━━ Available records ━━
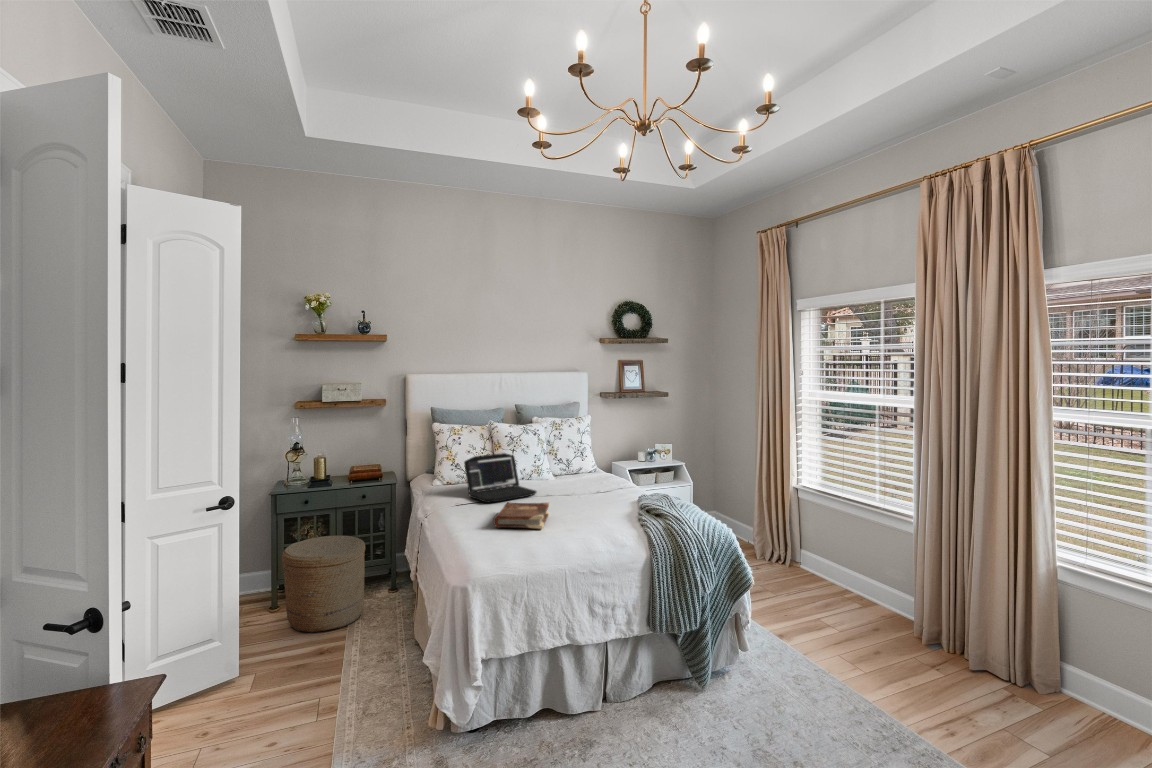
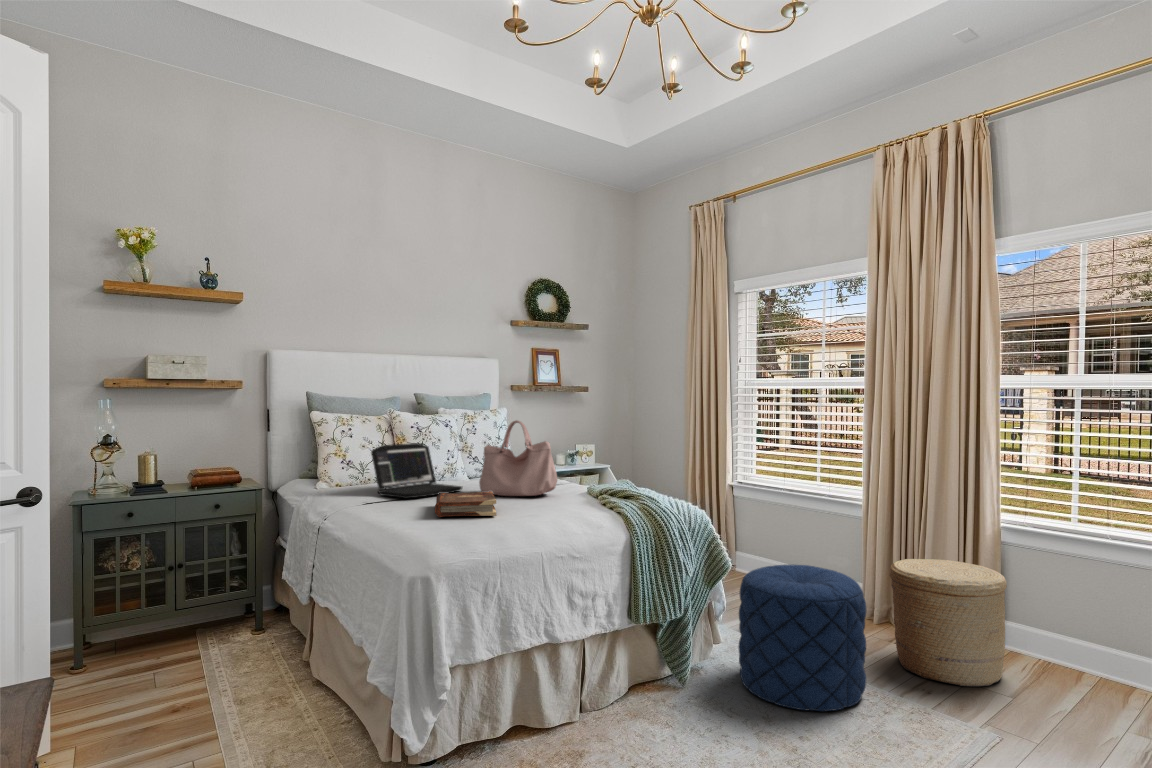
handbag: none [548,440,609,505] -> present [479,420,557,496]
woven basket: present [282,536,365,632] -> present [890,559,1007,686]
pouf: none [758,583,879,732] -> present [739,564,867,711]

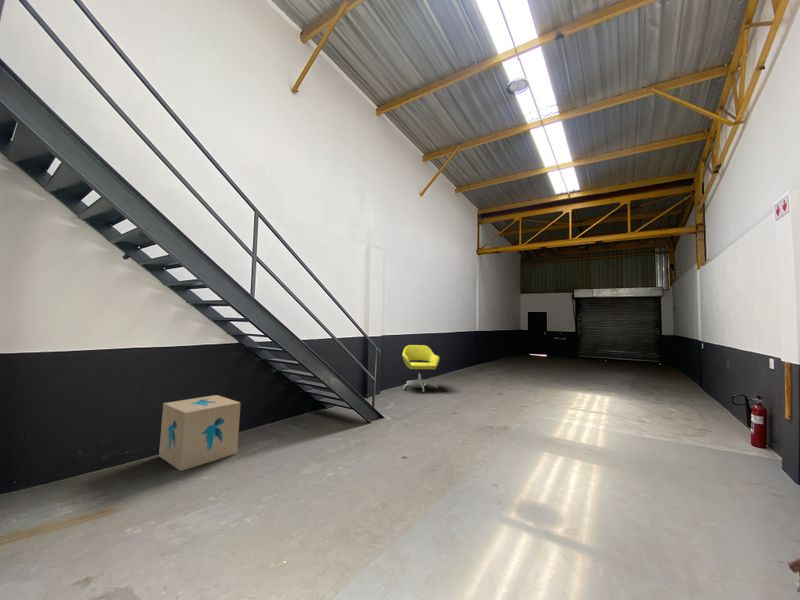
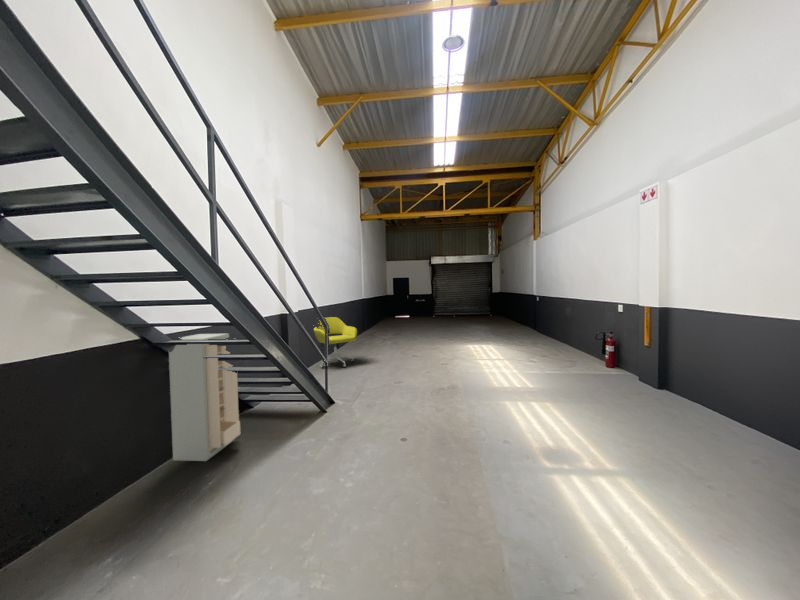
storage cabinet: none [252,346,302,435] -> present [169,334,240,461]
cardboard box: present [159,395,241,471] -> none [24,424,188,563]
━━━
» Assignment: Every line containing the string "none" in the entries should be counted; give the resulting number and nothing else.

» Task output: 4